TO DO →
Leaving out all images, return the entries below exactly.

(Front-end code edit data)
--------------------

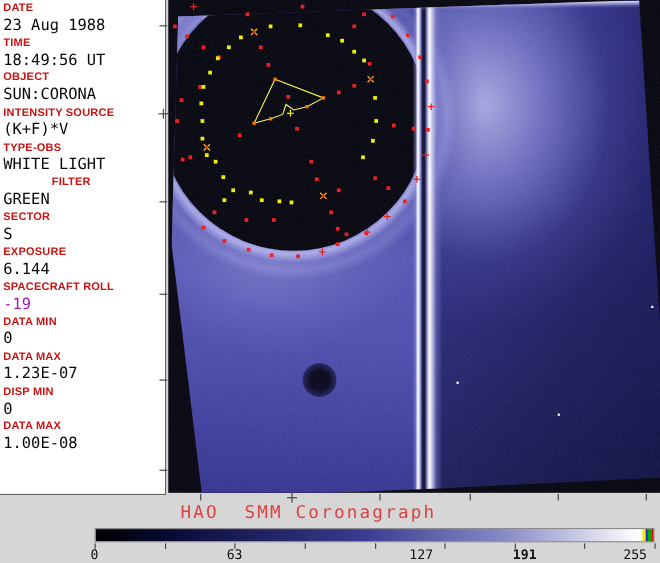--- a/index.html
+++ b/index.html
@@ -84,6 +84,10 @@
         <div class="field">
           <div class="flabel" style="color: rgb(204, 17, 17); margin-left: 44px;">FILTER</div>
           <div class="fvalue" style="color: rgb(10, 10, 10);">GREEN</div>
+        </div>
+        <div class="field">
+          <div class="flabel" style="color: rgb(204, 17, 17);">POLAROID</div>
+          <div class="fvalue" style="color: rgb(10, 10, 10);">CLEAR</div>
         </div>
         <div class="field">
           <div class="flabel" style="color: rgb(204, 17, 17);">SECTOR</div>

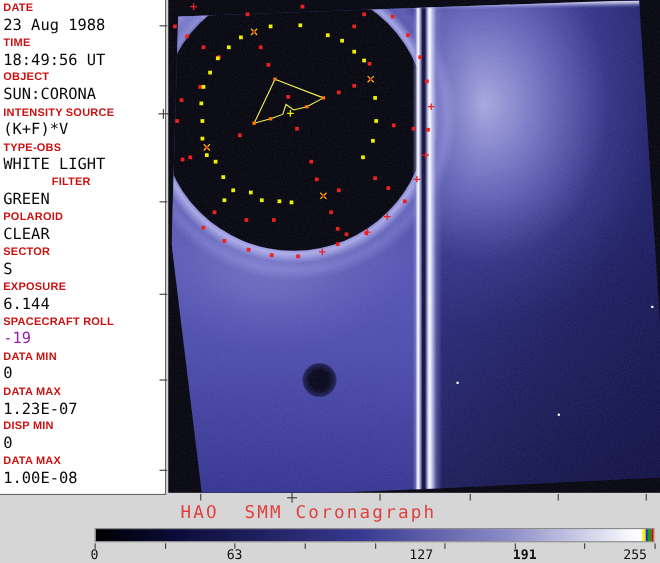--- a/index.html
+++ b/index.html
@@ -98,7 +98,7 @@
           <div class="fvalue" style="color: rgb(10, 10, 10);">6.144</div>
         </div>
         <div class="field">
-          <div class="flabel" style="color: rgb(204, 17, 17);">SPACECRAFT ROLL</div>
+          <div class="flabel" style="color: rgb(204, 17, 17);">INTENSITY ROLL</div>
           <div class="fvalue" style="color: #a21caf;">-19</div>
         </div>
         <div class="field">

--------------------

EXERCISE SOLUTION →
--- a/index.html
+++ b/index.html
@@ -84,6 +84,10 @@
         <div class="field">
           <div class="flabel" style="color: rgb(204, 17, 17); margin-left: 44px;">FILTER</div>
           <div class="fvalue" style="color: rgb(10, 10, 10);">GREEN</div>
+        </div>
+        <div class="field">
+          <div class="flabel" style="color: rgb(204, 17, 17);">POLAROID</div>
+          <div class="fvalue" style="color: rgb(10, 10, 10);">CLEAR</div>
         </div>
         <div class="field">
           <div class="flabel" style="color: rgb(204, 17, 17);">SECTOR</div>

--- a/index.html
+++ b/index.html
@@ -98,7 +98,7 @@
           <div class="fvalue" style="color: rgb(10, 10, 10);">6.144</div>
         </div>
         <div class="field">
-          <div class="flabel" style="color: rgb(204, 17, 17);">SPACECRAFT ROLL</div>
+          <div class="flabel" style="color: rgb(204, 17, 17);">INTENSITY ROLL</div>
           <div class="fvalue" style="color: #a21caf;">-19</div>
         </div>
         <div class="field">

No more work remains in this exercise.